Passage given –
[Python-Dev] FW: 64-bit port of Python

Wed, 9 Feb 2000 16:49:17 -0000

Let me define two different Python interpreter systems to help the
discussion.

- System A: Compiled with MSVC on a 64-bit Intel chip (i.e. LLP64 data
model, long is 32-bits).
- System B: Compiled with gcc on a 64-bit Intel chip (i.e. LP64 data model,
long is 64-bits).

Same hardware. Just different compiler (and possibly different OS).

First a couple of responses:

[Greg Stein]:
> In any case where Python needs to cast a pointer back/forth with an
> "integer", there are two new routines in Python 1.5.2. From longobject.h:
>
> extern DL_IMPORT(PyObject *) PyLong_FromVoidPtr Py_PROTO((void *));
> extern DL_IMPORT(void *) PyLong_AsVoidPtr Py_PROTO((PyObject *));
>
> I supplied the patch for these while I was also adding the 'P' format code
> for the "struct" module.
>
> The functions return a PyIntObject or a PyLongObject depending on whether
> the size of void pointer matches the size of a C long value. If a pointer
> fits in a long, you get an Integer. Otherwise, you get a Long.
>
> > > "Python/bltinmodule.c::899":
> > >
> > >   static PyObject *
> > >   builtin_id(self, args)
> > > 	PyObject *self;
> > > 	PyObject *args;
> > >   {
> > > 	PyObject *v;
> > >
> > > 	if (!PyArg_ParseTuple(args, "O:id", &v))
> > > 		return NULL;
> > > 	return PyInt_FromLong((long)v);
> > >   }
> >
> Assuming that we can say that id() is allowed to return a PyLongObject,
> then this should just use PyLong_FromVoidPtr. On most platforms, it will
> still return an Integer. For Win64 (and some other platforms), it will
> return a Long.

This means that my System A and System B (above) get different resultant
object types for id() just because the compiler used for their Python
interpreter uses a different data model. That sounds dangerous. Are there
pickling portability issues or external interface issues? I know that noone
should really need to be passing converted pointer results between
platforms, but... shouldn't two Python interpreters running on identical
hardware behave identically. This seems to me the only (or safest) way to
guarantee portability.

[Trent Mick]:
> > > If so, then the representation of the Python integer type will have
> > > to change (i.e. the use of 'long' cannot be relied upon). One should
> > > then carry through and change (or obselete) the *_AsLong(),
> > > *_FromLong() Python/C API functions to becomesomething like
> > > AsLargestNativeInt(), *_FromLargestNativeInt()  (or some
> > > less bulky name).
> > >
> > > Alternatively, if the python integer type continues to use the C
> > > 'long' type for 64-bit systems then the following ugly thing
> > > happens:
> > >  - A Python integer on a 64-bit Intel chip compiled with MSVC is
> > >    32-bits wide.
> > >  - A Python integer on a 64-bit Intel chip compiled with gcc is
> > >    64-bits wide.
> > > That cannot be good.
[Greg Stein]:
> The problem already solved (it's so much fun to borrow Guido's time
> machine!). Some of the C code just needs to catch up and use the new
> functionality, though.

How so? Do you mean with PyLong_{As|From}VoidPtr()?

I want to make a couple of suggestions about this 64-bit compatibility
stuff. I will probably sound like I am on glue but please bear with me and
let me try and convince you that I am not.

Records –
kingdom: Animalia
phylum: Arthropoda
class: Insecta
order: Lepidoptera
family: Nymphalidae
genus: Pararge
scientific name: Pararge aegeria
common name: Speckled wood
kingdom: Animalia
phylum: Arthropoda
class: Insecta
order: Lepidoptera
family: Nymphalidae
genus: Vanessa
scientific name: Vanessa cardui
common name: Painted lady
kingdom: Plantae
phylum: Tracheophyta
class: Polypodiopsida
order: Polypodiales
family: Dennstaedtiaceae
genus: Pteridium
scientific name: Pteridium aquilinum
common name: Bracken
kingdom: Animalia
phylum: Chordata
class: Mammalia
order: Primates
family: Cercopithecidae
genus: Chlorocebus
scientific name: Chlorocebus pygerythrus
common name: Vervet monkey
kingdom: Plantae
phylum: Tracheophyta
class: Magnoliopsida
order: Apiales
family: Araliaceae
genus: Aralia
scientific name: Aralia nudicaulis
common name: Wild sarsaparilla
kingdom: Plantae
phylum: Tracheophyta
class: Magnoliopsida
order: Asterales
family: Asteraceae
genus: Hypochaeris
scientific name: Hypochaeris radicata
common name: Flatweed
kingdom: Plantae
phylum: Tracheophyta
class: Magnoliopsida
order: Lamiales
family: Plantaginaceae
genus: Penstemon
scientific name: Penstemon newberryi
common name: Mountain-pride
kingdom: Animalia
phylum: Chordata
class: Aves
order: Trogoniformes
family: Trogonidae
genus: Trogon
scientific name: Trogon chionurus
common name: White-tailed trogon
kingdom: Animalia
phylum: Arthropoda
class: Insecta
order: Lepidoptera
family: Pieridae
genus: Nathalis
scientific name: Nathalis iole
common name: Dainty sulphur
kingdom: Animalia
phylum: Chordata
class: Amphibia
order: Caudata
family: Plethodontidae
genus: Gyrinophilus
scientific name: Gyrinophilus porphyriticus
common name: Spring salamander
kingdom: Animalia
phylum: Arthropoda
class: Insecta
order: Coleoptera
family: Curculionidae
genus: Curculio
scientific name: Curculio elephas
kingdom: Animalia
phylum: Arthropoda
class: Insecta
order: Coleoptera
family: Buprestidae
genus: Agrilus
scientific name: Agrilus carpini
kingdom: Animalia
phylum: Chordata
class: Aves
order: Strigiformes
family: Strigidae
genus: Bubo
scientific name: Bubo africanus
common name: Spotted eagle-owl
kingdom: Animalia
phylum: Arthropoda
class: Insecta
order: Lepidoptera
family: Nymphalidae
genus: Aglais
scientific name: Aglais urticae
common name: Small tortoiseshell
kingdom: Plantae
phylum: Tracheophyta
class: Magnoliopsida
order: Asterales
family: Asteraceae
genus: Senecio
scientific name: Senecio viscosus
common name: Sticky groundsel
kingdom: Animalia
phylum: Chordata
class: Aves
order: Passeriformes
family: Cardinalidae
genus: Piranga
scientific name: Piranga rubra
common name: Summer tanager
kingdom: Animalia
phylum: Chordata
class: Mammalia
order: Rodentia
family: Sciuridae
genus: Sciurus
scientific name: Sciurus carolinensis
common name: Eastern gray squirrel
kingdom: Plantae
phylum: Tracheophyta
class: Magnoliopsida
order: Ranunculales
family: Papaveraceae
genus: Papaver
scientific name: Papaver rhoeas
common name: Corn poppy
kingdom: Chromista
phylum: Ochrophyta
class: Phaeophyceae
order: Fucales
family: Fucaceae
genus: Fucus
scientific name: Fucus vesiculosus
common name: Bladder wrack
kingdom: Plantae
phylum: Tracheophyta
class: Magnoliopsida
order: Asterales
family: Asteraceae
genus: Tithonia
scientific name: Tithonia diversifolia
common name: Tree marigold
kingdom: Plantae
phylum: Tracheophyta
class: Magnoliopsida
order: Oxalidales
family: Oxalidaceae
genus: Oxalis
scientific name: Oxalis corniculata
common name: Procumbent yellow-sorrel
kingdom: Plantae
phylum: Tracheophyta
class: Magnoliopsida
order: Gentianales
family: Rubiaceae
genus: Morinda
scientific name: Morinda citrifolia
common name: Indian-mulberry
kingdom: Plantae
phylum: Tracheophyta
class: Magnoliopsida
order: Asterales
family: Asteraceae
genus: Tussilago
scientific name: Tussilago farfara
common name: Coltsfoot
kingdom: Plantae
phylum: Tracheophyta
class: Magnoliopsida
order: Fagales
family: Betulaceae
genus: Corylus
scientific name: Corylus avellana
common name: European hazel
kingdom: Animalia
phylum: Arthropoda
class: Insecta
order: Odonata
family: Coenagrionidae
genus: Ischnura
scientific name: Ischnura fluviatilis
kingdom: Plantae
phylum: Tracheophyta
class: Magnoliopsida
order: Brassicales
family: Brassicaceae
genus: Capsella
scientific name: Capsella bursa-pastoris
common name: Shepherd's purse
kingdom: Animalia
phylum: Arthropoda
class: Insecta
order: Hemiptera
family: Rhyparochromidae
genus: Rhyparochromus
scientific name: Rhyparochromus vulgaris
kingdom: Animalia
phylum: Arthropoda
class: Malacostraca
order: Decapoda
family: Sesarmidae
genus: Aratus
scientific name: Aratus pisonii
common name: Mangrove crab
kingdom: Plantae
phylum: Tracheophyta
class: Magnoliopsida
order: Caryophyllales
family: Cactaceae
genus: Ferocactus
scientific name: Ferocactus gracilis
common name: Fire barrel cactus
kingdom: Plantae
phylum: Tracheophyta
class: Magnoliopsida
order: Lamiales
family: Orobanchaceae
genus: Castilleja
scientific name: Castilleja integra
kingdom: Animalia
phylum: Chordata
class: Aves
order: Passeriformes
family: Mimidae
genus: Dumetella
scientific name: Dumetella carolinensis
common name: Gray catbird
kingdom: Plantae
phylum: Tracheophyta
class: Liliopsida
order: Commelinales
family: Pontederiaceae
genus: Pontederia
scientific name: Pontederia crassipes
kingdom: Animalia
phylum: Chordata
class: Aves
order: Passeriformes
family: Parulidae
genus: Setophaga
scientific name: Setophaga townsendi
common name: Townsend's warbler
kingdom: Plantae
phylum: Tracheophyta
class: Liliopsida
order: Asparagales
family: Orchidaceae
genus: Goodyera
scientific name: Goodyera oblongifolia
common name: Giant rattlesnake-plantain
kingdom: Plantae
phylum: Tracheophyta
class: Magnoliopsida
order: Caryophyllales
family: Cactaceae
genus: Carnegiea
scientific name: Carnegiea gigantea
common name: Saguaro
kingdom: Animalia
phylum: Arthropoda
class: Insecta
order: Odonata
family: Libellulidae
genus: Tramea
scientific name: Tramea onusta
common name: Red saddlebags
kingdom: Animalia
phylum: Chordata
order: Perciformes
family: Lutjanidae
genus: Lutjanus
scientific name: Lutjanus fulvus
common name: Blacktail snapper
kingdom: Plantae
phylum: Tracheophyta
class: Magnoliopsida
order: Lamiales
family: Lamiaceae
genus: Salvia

Task list –
(a) Rewrite the paragraph of the 64-bit port post that begins "This means that my System A and System B" as a short bulleted list that keeps its main points.
(b) Supply the next part of the 64-bit port post, starting right after its last sentence.

Responses to the exercise –
(a)
- Systems A and B would get different object types from id() only because their compilers use different data models.
- The writer calls this dangerous and asks whether it raises pickling portability or external interface issues.
- Although nobody should really need to pass converted pointer results between platforms, the writer holds that two Python interpreters on identical hardware should behave identically.
- The writer sees this as the only, or safest, way to guarantee portability.

(b)
          *                 *               *

PyInt was tied to C's 'long' based on the (reasonable) assumption that this
would represent the largest native integral type on which Python was running
(or, at least, I think that PyInt *should* be the largest native int,
otherwise it is arbitrarily limited). Hence, things like holding a pointer
and printing its value came for free. However, with the LLP64 data model
(that Microsoft has assumed for WIN64) this intention is bastardized:
sizeof(long)==4 and size(void*)==8.

Taking it as a given that Python should be made to run on the various 64-bit
platforms, there are two ways to deal with this:
1. Continue to base PyInt on 'long' and bolt on things like LONG_LONG,
PyLong_FromVoidPtr with return types of either PyInt or PyLong as necessary;
or
2. Add a level of typedef abstraction to decouple Python from the
no-longer-really-valid wish that 'long' is that largest native integer and
couple PyInt with the actual largest native integral value.
3. (I know I said there were only two. Spanish Iqui...:) Andrew Kuchling has
this all under control (as Tim intimated might be the case) or I am really
missing something.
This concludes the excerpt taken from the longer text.